> SELECTED PASSAGE

I’m not a big fan of data reduction technology, yet I found myself talking compression and de-duplication all week. Between Storage Decisions and my recent posts over at SearchStorage and The Storage Community, I’ve had quite a bit to say on the subject. Funny enough, I’m not really a fan of data reduction technology for primary storage. Too often, data reduction is more expensive and difficult than just storing raw data.
You should also read Deduplication Coming to Primary Storage and Compression, Encryption, Deduplication, and Replication: Strange Bedfellows
Storage Decisions
My Storage Decisions presentation on data reduction was hilarious, if I do say so myself, even though turnout was poor at 8:30 AM on Tuesday morning. Maybe it was this “intimate” group, but I found myself really getting into the discussion. And the nods and hollers from the audience helped, too!

> EXERCISE
Answer these from the data reduction post:
1. What two subjects does the writer say they talked about all week?
2. For which kind of storage is the writer not a fan of data reduction technology?
3. At what time and on what day was the writer's Storage Decisions presentation?

> DATASET SECTION
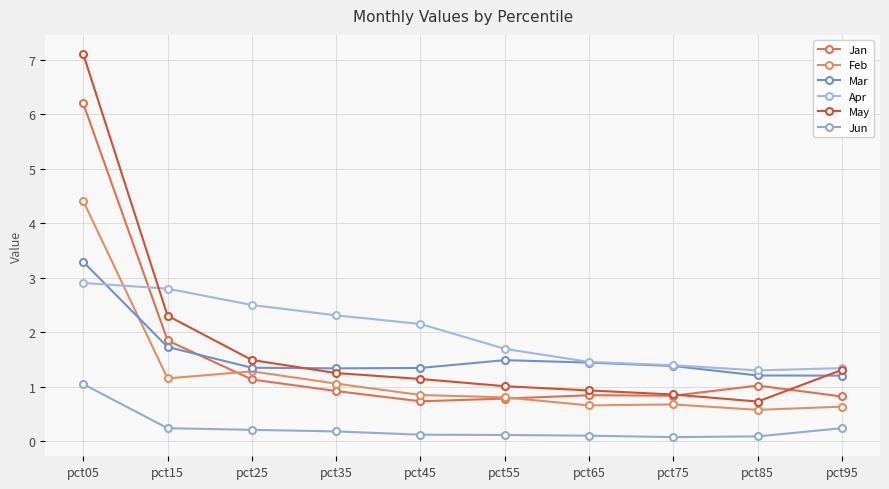

How many lines are shown in the chart?

6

> SOLVED EXERCISE
1. Compression and de-duplication.
2. Primary storage.
3. At 8:30 AM on Tuesday morning.